Friday, April 06, 2007

I'm still unsure of how to react to the proposal, seemingly realistic, to convert the Canada Malting Company plant at the foot of Bathurst Street to a museum of Toronto's history. In a way, there is no better place to tell the untold stories of this city than the malt plant. Just about everyone in the city, I'm willing to wager, has been past this building and yet very few are aware of it.

Closed for roughly 20 years, the malt plant sits as a foreboding monument to the inhuman, hyper-industrial past of our lakeshore. Jeff Chapman wrote that it is "like the wreck of the Titanic" and he has the horrifying tales to back it up. Its entrails are doors that lead a dozen storeys below, storeys-high holes in the floor where ducts used to be and rusting, haunting machinery that equally invites death.

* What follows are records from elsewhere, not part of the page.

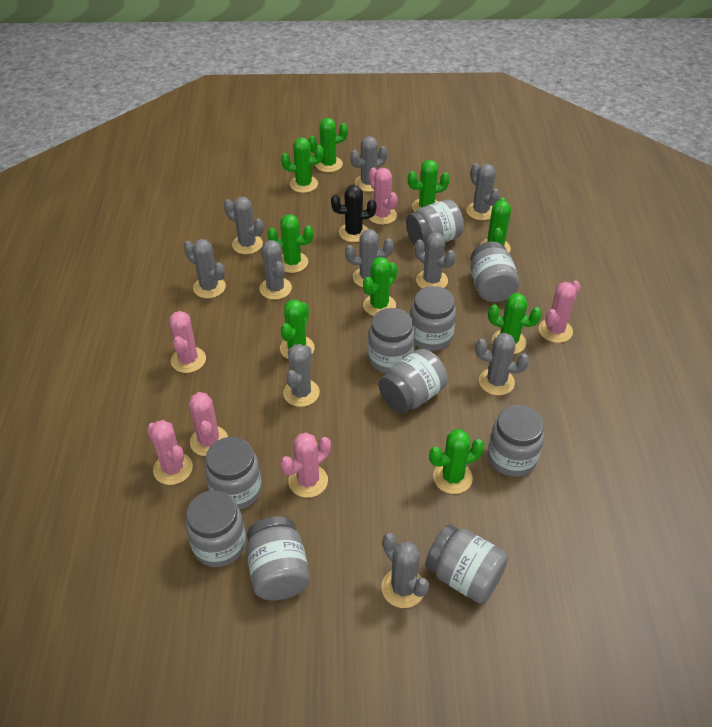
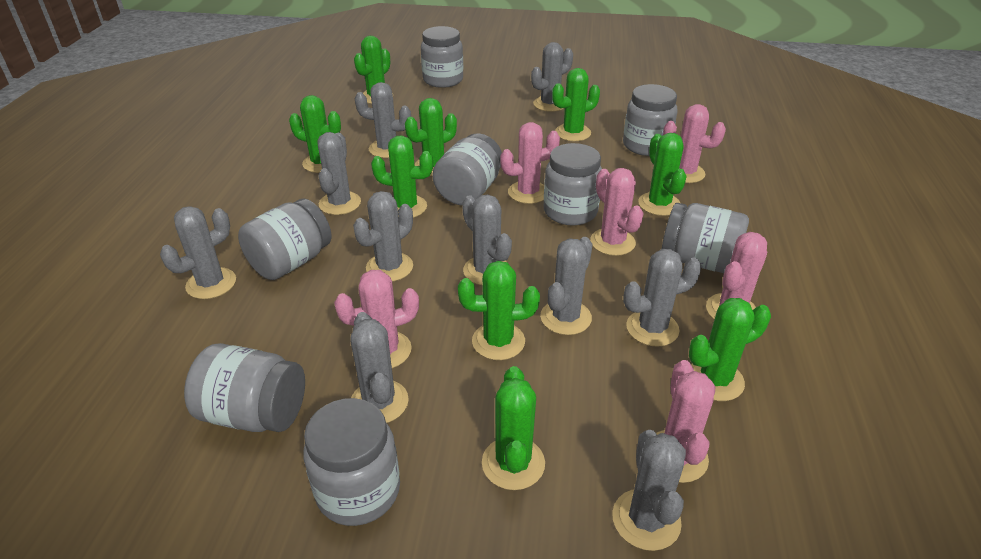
black cactus: 1 -> 0
grey jar: 10 -> 8

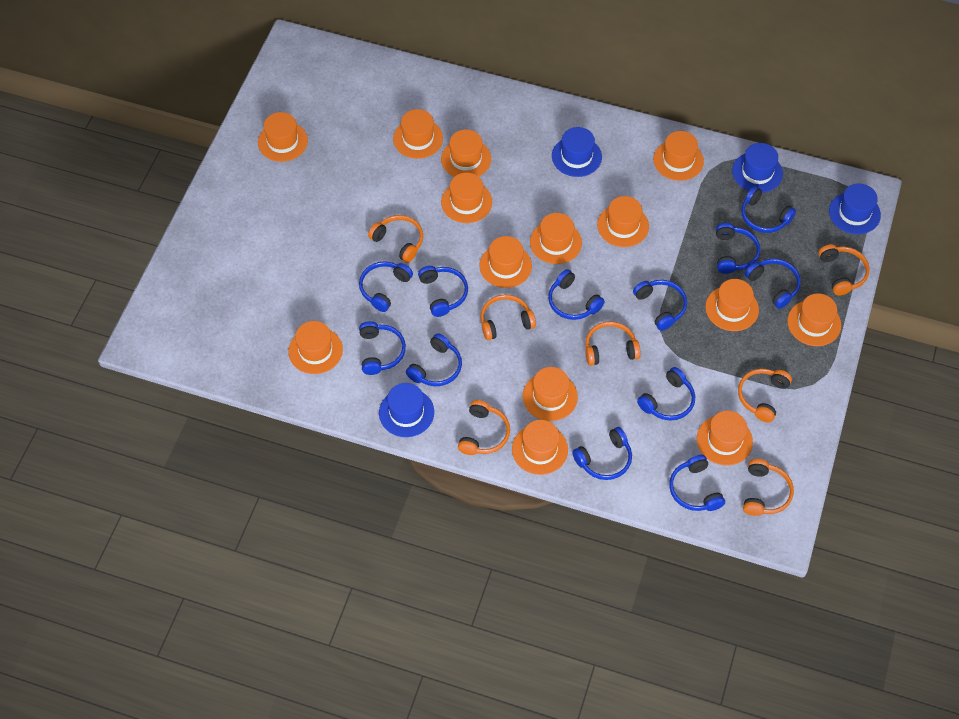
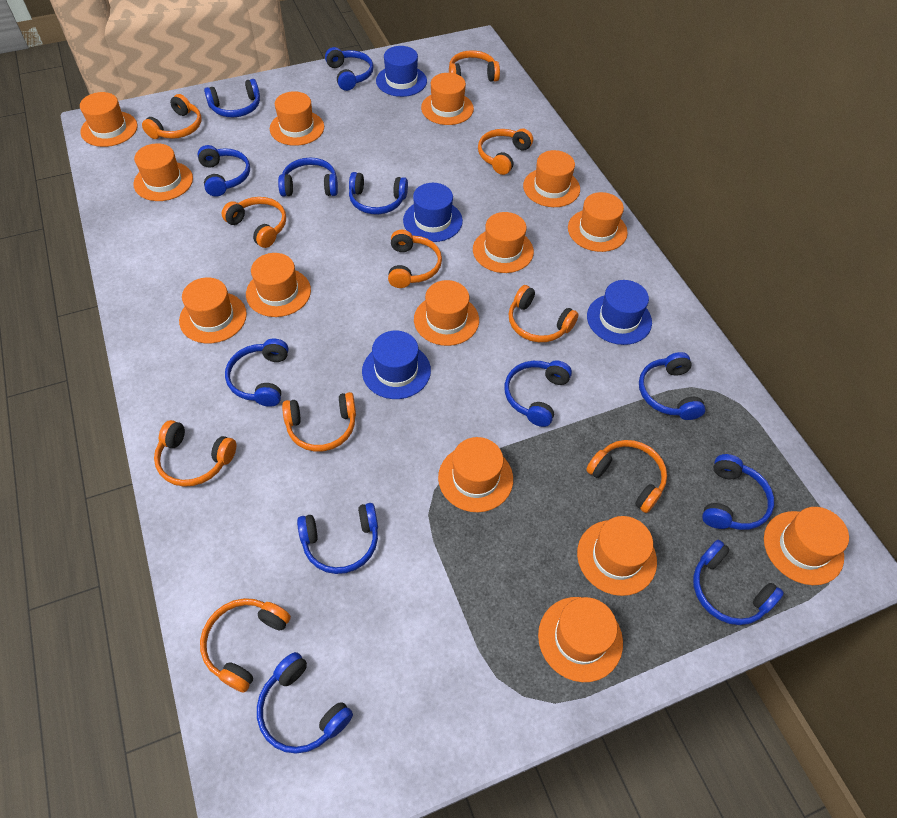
orange headphones: 7 -> 10

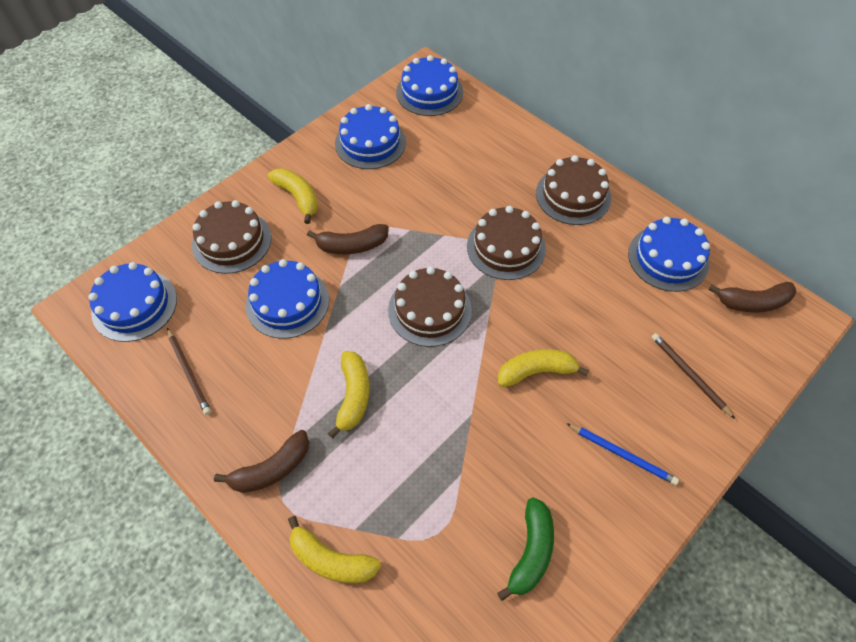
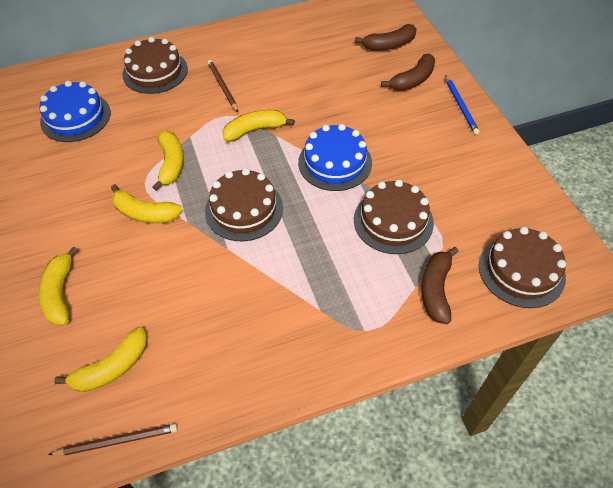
blue cake: 5 -> 2
green banana: 1 -> 0
yellow banana: 4 -> 5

I can never go by the malt plant without a shudder, just like the towering Hearn generating station, its sister in the eastern port lands. Their stories are ones I'm compelled to tell over and over and over. I would love to see something, anything less spine-chilling replace the malt plant, but the time warp of its rusting wreckage begs for forgiveness. Someday, I suppose, I'll be able to point to a shiny glass building and tell people that a creaky, hulking behemoth once tottered in that space. At least we'll always have the mercury-infested eastern port lands.